Within 10 days after a court issues an order establishing the parentage of a child, each party to the cause of action shall file the following information with the court that issued the order and with the Division of Welfare and Supportive Services:

  • The other parent's Social Security number
  • The other parent's residential and mailing addresses
  • The other parent's telephone number
  • The other parent's driver's license number
  • The name, address, and telephone number of the other parent's employer

Each party shall update the information filed with the court and with the Division of Welfare and Supportive Services within 10 days after the information on file becomes inaccurate.

Revocation of Claim to Parentage

Citation: Rev.

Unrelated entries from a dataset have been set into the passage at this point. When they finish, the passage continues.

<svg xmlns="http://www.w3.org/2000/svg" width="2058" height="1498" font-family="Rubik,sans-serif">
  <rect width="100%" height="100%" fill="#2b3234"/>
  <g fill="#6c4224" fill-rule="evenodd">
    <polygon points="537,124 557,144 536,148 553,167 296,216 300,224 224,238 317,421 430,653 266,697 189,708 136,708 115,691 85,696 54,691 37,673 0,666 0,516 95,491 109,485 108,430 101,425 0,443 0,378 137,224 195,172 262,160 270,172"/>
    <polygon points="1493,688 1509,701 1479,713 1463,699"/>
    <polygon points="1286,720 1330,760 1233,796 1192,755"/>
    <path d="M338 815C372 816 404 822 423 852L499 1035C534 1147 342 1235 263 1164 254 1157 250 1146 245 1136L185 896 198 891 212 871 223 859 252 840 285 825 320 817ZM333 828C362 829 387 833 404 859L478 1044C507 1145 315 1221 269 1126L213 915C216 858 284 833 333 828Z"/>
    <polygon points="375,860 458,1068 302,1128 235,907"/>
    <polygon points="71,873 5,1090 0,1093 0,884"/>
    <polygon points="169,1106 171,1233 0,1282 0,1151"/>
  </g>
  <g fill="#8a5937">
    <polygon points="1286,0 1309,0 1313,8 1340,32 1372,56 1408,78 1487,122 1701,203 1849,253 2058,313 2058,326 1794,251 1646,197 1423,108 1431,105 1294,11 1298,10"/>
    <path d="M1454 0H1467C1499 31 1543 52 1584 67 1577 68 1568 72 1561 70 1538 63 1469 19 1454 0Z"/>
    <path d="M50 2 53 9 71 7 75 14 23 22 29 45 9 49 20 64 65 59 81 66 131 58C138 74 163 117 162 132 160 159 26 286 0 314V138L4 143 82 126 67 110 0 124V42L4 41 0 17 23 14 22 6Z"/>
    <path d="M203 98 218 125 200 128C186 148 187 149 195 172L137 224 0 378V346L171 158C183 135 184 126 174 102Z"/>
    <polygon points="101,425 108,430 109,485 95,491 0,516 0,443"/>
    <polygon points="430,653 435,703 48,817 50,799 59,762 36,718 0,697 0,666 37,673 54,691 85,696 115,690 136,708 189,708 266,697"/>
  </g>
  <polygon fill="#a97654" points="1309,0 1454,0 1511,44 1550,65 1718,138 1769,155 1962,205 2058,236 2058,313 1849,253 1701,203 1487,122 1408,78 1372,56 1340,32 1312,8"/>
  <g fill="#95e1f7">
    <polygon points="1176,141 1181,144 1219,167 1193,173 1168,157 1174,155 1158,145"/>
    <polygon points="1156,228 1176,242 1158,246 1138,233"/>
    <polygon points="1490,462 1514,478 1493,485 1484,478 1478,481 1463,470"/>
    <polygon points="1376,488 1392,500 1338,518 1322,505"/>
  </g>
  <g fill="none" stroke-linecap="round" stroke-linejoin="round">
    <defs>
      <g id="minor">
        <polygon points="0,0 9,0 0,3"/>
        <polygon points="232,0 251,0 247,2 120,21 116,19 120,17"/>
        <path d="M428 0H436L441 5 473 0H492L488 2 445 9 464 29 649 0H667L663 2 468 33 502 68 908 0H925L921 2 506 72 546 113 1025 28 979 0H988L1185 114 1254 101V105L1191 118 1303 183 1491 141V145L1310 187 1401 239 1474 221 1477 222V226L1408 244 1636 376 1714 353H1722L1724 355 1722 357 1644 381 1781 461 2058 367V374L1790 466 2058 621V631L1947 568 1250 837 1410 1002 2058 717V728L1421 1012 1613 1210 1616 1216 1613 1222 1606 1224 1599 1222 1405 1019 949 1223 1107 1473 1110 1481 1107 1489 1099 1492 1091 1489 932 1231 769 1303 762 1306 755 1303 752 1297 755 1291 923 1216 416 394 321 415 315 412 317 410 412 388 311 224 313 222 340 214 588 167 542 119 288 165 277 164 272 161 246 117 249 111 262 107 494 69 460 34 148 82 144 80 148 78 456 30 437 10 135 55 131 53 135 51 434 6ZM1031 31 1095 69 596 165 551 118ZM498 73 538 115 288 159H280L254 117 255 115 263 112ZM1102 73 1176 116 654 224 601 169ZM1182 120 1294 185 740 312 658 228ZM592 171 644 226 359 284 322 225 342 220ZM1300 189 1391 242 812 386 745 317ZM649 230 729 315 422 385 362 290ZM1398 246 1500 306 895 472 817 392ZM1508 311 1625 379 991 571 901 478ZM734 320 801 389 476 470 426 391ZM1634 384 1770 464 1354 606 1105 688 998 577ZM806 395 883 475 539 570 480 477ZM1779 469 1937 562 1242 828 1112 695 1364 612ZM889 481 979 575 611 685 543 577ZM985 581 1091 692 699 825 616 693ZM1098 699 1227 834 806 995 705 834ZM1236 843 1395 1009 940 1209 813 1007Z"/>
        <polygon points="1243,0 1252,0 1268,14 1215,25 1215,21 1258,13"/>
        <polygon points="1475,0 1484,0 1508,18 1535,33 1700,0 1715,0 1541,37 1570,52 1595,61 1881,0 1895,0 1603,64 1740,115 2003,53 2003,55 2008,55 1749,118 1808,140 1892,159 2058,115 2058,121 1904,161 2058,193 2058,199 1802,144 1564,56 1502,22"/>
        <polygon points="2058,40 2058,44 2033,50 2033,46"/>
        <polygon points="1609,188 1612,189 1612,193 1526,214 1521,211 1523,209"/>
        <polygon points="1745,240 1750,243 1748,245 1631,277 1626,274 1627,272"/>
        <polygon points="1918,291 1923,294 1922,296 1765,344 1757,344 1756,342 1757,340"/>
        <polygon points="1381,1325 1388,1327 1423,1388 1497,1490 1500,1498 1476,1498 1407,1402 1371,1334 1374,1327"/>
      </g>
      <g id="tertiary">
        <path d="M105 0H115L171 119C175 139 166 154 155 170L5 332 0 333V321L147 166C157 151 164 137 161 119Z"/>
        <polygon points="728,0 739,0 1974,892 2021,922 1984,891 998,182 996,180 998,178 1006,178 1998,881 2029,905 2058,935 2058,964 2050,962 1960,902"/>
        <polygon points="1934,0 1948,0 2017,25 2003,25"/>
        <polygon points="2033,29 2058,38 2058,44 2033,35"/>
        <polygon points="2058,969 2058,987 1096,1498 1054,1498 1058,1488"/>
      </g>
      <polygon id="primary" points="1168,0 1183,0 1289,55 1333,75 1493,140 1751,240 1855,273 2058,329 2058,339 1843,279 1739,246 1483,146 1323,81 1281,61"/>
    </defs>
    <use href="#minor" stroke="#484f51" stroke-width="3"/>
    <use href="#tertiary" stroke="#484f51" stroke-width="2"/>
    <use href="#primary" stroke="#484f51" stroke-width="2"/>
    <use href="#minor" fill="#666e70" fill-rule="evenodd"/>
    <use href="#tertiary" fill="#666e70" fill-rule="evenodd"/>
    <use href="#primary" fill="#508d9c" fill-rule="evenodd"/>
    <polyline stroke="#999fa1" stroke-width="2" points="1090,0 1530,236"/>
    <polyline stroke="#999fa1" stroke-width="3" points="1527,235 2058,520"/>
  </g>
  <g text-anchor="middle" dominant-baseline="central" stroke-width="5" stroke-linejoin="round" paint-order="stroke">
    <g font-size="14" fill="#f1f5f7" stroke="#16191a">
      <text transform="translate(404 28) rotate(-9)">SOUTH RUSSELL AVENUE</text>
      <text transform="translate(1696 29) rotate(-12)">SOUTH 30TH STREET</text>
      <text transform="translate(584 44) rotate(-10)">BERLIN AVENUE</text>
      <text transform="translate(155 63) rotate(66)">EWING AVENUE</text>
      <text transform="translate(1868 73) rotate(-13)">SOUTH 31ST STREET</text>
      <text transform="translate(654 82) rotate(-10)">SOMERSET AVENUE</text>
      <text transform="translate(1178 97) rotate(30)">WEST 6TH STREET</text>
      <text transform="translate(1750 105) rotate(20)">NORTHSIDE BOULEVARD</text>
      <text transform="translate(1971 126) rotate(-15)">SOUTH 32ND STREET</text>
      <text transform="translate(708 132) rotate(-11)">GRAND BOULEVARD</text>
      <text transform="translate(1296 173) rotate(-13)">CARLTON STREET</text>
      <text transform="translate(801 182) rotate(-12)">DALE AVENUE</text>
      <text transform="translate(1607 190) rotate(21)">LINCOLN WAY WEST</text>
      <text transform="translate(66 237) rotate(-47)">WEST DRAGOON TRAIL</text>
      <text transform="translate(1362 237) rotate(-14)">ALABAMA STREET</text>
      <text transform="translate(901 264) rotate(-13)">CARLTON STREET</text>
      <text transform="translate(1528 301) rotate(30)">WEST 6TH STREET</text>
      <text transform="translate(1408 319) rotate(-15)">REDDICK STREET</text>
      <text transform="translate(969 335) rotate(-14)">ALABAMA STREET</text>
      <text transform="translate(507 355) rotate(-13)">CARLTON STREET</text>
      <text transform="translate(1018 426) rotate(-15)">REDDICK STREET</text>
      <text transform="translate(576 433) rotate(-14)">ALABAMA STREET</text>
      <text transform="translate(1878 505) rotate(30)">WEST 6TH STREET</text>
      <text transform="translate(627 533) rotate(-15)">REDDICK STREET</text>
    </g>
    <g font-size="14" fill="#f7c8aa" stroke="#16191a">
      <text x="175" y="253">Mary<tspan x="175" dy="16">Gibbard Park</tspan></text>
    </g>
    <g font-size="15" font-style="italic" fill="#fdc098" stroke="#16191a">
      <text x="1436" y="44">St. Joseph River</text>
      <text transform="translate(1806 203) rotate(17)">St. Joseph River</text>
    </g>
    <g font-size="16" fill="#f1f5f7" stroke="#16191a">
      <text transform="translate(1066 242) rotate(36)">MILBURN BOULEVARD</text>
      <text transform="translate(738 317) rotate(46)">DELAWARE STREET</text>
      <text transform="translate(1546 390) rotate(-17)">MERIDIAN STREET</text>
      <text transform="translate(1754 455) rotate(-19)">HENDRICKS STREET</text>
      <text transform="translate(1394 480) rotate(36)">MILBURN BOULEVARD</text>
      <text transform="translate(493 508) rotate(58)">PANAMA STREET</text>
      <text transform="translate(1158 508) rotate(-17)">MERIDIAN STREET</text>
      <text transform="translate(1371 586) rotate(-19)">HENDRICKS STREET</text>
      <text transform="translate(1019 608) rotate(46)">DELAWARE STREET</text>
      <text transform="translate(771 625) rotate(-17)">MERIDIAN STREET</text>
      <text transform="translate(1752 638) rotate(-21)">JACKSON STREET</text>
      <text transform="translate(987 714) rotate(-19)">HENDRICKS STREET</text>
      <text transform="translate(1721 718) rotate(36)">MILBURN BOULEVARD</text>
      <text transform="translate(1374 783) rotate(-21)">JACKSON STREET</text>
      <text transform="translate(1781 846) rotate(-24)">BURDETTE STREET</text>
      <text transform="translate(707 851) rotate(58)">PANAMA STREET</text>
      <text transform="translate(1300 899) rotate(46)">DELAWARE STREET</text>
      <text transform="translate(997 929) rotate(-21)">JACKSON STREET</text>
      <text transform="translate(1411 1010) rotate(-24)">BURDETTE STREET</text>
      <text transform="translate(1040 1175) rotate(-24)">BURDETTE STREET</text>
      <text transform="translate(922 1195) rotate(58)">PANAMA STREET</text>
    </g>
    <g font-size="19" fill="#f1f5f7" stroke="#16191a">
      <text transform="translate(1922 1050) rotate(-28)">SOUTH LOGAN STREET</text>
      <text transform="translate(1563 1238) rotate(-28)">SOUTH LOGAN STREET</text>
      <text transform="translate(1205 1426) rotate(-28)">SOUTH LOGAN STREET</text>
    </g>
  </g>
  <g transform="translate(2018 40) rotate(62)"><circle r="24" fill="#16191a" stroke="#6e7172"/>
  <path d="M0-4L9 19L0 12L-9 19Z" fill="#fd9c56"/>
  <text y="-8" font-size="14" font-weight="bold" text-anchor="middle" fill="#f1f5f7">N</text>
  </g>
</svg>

Stat. § 126.053(2)

A person who signs an acknowledgment of parentage in this State may rescind the acknowledgment as follows:

  • Within 60 days after the acknowledgment is signed by both persons
  • Before the date on which an administrative or judicial proceeding relating to the child begins if that person is a party to the proceeding, whichever occurs earlier

After the expiration of the period during which an acknowledgment may be rescinded, the acknowledgment may not be challenged except upon the grounds of fraud, duress, or material mistake of fact. The burden of proof is on the person challenging the acknowledgment to establish that the acknowledgment was signed because of fraud, duress, or material mistake of fact.

Except upon a showing of good cause, a person's obligation for the support of a child must not be suspended during a hearing to challenge a voluntary acknowledgment of parentage.

Access to Information

Citation: Rev. Stat. § 440.280

The State registrar's file of orders and declarations must be sealed, and the contents of the file may be examined only upon order of a court of competent jurisdiction or at the request of either parent or the Division of Welfare and Supportive Services of the Department of Health and Human Services as necessary to carry out the provisions of 42 U.S.C. § 654a.